Start of Source passage

Thank you for the review!

On Wed, Feb 16, 2022 at 9:14 PM Oliver Upton <oupton@google.com> wrote:
>
> On Sun, Feb 13, 2022 at 10:57:22PM -0800, Reiji Watanabe wrote:
> > This patch lays the groundwork to make ID registers writable.
> >
> > Introduce struct id_reg_info for an ID register to manage the
> > register specific control of its value for the guest, and provide set
> > of functions commonly used for ID registers to make them writable.
> >
> > The id_reg_info is used to do register specific initialization,
> > validation of the ID register and etc.  Not all ID registers must
> > have the id_reg_info. ID registers that don't have the id_reg_info
> > are handled in a common way that is applied to all ID registers.
> >
> > At present, changing an ID register from userspace is allowed only
> > if the ID register has the id_reg_info, but that will be changed
> > by the following patches.
> >
> > No ID register has the structure yet and the following patches
> > will add the id_reg_info for some ID registers.
> >
> > kvm_set_id_reg_feature(), which is introduced in this patch,
> > is going to be used by the following patch outsdie from sys_regs.c
>
> typo: outside

I will fix that.

>
> > when an ID register field needs to be updated.
> >
> > Signed-off-by: Reiji Watanabe <reijiw@google.com>
> > ---
> >  arch/arm64/include/asm/kvm_host.h |   1 +
> >  arch/arm64/include/asm/sysreg.h   |   1 +
> >  arch/arm64/kvm/sys_regs.c         | 280 ++++++++++++++++++++++++++++--
> >  3 files changed, 268 insertions(+), 14 deletions(-)

End of Source passage
Start of Input

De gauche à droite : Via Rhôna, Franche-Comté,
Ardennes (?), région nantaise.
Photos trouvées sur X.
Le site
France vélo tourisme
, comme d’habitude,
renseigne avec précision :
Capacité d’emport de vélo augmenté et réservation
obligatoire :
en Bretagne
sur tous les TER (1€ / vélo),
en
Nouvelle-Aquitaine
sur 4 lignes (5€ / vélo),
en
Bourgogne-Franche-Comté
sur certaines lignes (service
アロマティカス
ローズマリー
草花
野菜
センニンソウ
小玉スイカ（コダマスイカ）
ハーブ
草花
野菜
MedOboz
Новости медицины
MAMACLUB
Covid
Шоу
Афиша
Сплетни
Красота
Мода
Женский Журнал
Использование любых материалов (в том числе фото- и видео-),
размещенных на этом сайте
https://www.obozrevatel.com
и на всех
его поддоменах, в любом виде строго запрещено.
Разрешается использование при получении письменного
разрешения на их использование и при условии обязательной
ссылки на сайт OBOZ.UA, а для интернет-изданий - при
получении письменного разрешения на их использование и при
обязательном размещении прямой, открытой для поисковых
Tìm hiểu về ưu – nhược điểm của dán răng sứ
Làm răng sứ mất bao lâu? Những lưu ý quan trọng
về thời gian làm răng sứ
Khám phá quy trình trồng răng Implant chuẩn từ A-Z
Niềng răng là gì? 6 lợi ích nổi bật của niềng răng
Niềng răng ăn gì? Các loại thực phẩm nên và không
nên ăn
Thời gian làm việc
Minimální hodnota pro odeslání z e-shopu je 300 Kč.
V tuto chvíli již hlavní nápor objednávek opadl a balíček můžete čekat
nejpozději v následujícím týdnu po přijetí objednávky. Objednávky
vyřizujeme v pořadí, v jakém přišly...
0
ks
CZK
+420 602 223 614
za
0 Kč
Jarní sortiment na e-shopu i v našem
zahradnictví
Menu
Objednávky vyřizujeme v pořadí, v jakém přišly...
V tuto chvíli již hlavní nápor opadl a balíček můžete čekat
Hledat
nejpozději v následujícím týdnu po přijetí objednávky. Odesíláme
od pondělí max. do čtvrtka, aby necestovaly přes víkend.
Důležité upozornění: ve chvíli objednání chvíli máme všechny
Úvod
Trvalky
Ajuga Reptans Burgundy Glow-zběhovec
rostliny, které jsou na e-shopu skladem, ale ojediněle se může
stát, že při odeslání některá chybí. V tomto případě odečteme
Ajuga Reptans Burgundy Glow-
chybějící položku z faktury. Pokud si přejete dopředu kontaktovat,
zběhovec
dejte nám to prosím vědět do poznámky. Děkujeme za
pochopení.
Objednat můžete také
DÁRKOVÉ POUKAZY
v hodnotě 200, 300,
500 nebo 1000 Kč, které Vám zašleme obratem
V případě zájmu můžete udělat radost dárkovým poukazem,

End of Input

Explore the material:
A. How many files does the patch in the review email change?
B. Please copy the listing word for word, from its start through the line holding "Niềng răng là", inclusive.

Responses for each task:
A. Three files.

B.
De gauche à droite : Via Rhôna, Franche-Comté,
Ardennes (?), région nantaise.
Photos trouvées sur X.
Le site
France vélo tourisme
, comme d’habitude,
renseigne avec précision :
Capacité d’emport de vélo augmenté et réservation
obligatoire :
en Bretagne
sur tous les TER (1€ / vélo),
en
Nouvelle-Aquitaine
sur 4 lignes (5€ / vélo),
en
Bourgogne-Franche-Comté
sur certaines lignes (service
アロマティカス
ローズマリー
草花
野菜
センニンソウ
小玉スイカ（コダマスイカ）
ハーブ
草花
野菜
MedOboz
Новости медицины
MAMACLUB
Covid
Шоу
Афиша
Сплетни
Красота
Мода
Женский Журнал
Использование любых материалов (в том числе фото- и видео-),
размещенных на этом сайте
https://www.obozrevatel.com
и на всех
его поддоменах, в любом виде строго запрещено.
Разрешается использование при получении письменного
разрешения на их использование и при условии обязательной
ссылки на сайт OBOZ.UA, а для интернет-изданий - при
получении письменного разрешения на их использование и при
обязательном размещении прямой, открытой для поисковых
Tìm hiểu về ưu – nhược điểm của dán răng sứ
Làm răng sứ mất bao lâu? Những lưu ý quan trọng
về thời gian làm răng sứ
Khám phá quy trình trồng răng Implant chuẩn từ A-Z
Niềng răng là gì? 6 lợi ích nổi bật của niềng răng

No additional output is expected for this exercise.